Wellenius Gregory A, Schwartz Joel, Mittleman Murray A
Cardiovascular Epidemiology Research Unit, Cardiovascular Division, Department of Medicine, Beth Israel Deaconess Medical Center, Boston, Massachusetts, USA.
Am J Cardiol. 2006 Feb 1;97(3):404-8. doi: 10.1016/j.amjcard.2005.08.061.
The association between short-term elevations in ambient particulate air pollution and increased cardiovascular morbidity and mortality is well documented. Ambient particles may also trigger acute decompensation in patients with congestive heart failure (CHF), but this hypothesis has not been evaluated in a systematic manner. This study evaluated the association between daily levels of respirable particulate matter of aerodynamic diameters < or =10 microm (PM10) and the rate of hospitalization from the emergency room for CHF in Medicare recipients (age > or = 65 years) in 7 United States cities from 1986 and 1999. The time-stratified case-crossover design was used to separately estimate the effect of a 10 microg/m3 increase in PM10 in each city. A combined random-effects estimate was then obtained from the city-specific effect estimates. There were 292,918 admissions with primary diagnoses of CHF during the observation period. Overall, a 10 microg/m3 increase in PM10 was associated with a 0.72% (95% confidence interval 0.35% to 1.10%) increase in the rate of admission for CHF on the same day. The effect of PM10 appeared to be less in patients with secondary diagnoses of hypertension. There was no consistent effect modification by age, gender, race, or any other secondary diagnosis evaluated. In conclusion, these results support the hypothesis that elevated levels of particulate air pollution, below the current limits set by the United States Environmental Protection Agency, are associated with an increase in the rate of hospital admission for exacerbation of CHF.
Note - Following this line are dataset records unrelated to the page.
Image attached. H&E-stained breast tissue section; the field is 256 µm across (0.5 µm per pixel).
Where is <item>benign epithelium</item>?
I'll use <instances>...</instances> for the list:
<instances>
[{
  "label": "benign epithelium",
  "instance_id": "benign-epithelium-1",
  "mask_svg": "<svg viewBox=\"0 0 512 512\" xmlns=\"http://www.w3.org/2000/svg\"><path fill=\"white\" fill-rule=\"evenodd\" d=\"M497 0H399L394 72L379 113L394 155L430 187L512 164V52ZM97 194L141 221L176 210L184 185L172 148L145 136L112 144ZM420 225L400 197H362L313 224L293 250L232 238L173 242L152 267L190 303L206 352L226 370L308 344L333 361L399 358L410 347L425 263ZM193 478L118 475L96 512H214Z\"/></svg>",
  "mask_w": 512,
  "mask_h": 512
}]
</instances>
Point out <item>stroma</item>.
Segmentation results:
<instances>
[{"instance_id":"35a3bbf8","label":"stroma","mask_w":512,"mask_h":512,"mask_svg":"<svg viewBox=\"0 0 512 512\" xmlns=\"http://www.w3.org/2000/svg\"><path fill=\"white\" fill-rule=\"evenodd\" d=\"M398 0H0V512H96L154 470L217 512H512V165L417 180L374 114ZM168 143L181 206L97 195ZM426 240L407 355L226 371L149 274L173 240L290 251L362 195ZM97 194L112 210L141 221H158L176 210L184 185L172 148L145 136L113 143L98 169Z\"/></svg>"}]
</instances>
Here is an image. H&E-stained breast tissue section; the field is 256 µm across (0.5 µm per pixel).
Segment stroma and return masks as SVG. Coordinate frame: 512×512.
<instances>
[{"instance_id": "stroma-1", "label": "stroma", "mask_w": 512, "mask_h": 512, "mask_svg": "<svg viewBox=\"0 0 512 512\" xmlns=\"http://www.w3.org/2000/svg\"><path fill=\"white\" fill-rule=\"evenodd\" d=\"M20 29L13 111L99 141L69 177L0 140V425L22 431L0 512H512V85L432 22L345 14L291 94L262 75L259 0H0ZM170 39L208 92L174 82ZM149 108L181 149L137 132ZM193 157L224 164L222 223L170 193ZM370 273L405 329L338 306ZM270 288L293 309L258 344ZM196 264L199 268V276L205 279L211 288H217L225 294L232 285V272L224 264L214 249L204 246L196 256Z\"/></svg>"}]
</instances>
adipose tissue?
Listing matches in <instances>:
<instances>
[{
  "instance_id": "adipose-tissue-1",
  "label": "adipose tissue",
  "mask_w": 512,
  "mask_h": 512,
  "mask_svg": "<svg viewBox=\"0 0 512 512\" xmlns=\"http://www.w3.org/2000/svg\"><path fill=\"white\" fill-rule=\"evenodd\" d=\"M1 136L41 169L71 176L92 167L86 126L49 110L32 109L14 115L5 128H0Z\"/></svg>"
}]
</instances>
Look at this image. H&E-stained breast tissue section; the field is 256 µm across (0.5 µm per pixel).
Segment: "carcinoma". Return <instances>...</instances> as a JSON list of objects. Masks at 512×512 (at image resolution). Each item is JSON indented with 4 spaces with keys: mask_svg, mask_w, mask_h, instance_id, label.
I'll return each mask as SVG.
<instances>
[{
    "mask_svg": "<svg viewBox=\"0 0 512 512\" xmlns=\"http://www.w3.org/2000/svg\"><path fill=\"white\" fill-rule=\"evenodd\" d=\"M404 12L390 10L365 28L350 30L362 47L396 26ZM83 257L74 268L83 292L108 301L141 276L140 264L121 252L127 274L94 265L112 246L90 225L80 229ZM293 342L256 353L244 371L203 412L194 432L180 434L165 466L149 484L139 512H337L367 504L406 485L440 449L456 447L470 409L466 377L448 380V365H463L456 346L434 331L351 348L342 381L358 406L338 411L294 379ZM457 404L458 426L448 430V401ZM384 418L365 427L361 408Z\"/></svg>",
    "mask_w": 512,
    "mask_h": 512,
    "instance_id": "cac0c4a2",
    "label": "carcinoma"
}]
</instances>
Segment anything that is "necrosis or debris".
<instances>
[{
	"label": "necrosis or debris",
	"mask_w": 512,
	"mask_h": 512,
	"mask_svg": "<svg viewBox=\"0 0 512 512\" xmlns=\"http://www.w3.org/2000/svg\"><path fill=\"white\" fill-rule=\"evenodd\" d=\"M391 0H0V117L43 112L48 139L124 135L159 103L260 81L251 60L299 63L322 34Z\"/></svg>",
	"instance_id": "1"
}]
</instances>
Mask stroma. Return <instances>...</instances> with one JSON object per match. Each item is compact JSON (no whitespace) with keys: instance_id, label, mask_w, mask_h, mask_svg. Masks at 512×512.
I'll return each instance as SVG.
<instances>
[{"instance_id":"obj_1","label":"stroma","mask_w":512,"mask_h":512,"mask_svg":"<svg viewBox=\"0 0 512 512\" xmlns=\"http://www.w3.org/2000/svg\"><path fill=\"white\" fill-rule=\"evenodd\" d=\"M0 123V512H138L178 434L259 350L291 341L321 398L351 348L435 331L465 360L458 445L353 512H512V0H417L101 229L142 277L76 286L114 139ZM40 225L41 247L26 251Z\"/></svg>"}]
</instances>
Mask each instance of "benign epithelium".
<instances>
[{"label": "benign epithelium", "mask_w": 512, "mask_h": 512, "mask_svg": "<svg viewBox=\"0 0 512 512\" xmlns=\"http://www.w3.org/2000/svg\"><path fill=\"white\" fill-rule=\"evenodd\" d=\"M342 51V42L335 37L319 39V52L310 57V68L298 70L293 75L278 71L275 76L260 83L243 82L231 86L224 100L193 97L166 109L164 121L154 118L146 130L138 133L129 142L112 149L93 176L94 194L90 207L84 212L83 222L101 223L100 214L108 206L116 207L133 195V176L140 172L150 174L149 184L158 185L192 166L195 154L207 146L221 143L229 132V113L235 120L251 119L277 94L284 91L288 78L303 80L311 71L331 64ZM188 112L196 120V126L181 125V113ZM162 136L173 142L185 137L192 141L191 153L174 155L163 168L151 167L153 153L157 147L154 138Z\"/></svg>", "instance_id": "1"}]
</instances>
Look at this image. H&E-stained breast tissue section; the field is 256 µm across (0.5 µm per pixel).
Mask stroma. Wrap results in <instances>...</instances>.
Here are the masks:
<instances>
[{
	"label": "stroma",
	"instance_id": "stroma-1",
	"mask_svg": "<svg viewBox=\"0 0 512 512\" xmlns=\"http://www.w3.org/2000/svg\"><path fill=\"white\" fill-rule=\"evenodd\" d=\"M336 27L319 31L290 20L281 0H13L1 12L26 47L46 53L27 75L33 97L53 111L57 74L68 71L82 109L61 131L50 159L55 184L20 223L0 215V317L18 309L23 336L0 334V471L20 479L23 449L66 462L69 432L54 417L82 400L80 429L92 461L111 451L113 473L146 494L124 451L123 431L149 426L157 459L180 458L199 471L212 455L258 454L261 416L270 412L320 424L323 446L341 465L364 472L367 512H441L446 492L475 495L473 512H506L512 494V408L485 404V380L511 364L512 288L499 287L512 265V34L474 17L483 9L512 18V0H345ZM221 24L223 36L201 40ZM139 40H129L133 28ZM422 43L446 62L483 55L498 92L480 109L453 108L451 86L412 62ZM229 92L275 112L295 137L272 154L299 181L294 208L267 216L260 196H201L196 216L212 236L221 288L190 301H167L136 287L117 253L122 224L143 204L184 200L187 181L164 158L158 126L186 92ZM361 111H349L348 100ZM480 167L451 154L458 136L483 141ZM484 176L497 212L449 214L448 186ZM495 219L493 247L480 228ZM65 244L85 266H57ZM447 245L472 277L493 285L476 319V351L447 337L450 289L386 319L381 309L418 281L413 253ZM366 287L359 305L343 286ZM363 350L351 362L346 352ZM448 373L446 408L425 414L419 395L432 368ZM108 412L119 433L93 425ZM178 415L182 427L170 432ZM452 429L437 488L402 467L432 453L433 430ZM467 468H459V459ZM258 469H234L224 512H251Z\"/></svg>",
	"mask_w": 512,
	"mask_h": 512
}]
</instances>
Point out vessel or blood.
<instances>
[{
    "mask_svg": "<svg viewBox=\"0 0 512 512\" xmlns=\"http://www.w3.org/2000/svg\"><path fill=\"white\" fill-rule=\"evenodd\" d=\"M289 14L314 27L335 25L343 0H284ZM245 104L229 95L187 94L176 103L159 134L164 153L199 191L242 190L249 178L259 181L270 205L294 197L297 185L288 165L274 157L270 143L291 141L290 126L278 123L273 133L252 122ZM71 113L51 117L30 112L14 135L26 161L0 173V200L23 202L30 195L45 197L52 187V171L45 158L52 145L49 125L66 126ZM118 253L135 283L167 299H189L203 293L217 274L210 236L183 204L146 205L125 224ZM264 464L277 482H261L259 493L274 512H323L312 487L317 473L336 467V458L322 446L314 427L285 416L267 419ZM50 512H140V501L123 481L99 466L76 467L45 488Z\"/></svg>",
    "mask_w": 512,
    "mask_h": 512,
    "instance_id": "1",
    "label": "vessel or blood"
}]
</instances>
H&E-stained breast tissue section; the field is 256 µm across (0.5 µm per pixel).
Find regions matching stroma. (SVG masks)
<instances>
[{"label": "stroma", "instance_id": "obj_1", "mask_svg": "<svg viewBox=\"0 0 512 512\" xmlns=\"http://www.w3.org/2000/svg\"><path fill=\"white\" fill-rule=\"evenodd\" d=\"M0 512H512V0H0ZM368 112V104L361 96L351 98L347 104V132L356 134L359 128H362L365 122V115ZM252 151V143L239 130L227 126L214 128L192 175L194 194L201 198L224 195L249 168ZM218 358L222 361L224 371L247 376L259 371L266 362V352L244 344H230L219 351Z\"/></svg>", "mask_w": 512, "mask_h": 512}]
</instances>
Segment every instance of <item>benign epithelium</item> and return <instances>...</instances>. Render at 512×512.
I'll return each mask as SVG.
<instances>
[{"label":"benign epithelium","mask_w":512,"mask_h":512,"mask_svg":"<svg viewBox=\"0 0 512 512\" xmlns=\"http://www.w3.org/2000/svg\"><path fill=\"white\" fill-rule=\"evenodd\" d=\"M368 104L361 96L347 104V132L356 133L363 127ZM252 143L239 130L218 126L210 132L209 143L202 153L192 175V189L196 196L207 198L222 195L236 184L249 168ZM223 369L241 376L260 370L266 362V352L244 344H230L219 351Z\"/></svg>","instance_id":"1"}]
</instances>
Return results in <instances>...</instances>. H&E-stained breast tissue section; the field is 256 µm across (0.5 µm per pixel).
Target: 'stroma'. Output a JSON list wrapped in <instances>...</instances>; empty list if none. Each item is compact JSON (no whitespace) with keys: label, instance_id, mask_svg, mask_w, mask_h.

环境空气中颗粒物短期升高与心血管疾病发病率和死亡率增加之间的关联已有充分记录。环境颗粒物也可能引发充血性心力衰竭(CHF)患者的急性失代偿,但这一假设尚未得到系统评估。本研究评估了1986年至1999年期间美国7个城市医疗保险受益人群(年龄≥65岁)中,空气动力学直径≤10微米的可吸入颗粒物(PM10)的每日水平与因CHF从急诊室住院率之间的关联。采用时间分层病例交叉设计分别估算每个城市PM10每增加10微克/立方米的影响。然后从各城市特定的效应估计值中获得合并随机效应估计值。观察期内共有292,918例主要诊断为CHF的住院病例。总体而言,PM10每增加10微克/立方米,当日CHF住院率就会增加0.72%(95%置信区间为0.35%至1.10%)。PM10对继发性高血压患者的影响似乎较小。在年龄、性别、种族或评估的任何其他继发性诊断方面,均未发现一致的效应修正。总之,这些结果支持以下假设:在美国环境保护局设定的当前限值以下,颗粒物空气污染水平升高与CHF加重导致的住院率增加有关。